In the items below, from the line with "class: Pinopsida" to the line with "genus: Cornus", rename "common name" to "vernacular name" and write those lines out again with nothing else changed.

* start Records provided *

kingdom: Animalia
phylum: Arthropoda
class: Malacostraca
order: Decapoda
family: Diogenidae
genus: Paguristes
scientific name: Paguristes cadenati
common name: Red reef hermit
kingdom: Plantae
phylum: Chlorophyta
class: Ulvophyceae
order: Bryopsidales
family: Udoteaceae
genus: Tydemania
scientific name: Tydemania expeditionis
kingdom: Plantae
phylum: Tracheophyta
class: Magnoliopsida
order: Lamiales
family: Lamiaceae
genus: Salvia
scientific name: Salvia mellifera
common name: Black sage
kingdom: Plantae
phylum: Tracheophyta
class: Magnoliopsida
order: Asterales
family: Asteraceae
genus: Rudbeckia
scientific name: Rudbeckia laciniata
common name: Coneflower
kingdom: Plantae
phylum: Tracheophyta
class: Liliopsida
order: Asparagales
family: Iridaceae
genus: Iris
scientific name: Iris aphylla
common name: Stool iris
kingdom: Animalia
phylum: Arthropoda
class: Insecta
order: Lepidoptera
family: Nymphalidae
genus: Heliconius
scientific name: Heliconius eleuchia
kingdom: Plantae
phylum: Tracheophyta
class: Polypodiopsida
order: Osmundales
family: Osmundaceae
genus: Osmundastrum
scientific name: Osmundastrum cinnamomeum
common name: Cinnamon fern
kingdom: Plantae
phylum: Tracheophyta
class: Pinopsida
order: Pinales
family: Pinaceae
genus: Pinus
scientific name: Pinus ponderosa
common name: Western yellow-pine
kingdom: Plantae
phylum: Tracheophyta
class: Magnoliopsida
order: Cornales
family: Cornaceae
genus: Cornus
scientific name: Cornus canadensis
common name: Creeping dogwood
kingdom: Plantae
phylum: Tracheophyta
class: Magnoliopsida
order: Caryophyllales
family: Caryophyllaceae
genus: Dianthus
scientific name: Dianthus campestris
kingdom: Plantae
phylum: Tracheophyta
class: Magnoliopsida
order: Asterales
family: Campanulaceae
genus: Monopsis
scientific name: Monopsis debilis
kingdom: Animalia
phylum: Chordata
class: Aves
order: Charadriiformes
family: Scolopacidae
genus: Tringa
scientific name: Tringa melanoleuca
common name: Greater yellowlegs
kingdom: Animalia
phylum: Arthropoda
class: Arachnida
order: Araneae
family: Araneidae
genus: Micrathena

* end Records provided *

• **Written response**
class: Pinopsida
order: Pinales
family: Pinaceae
genus: Pinus
scientific name: Pinus ponderosa
vernacular name: Western yellow-pine
kingdom: Plantae
phylum: Tracheophyta
class: Magnoliopsida
order: Cornales
family: Cornaceae
genus: Cornus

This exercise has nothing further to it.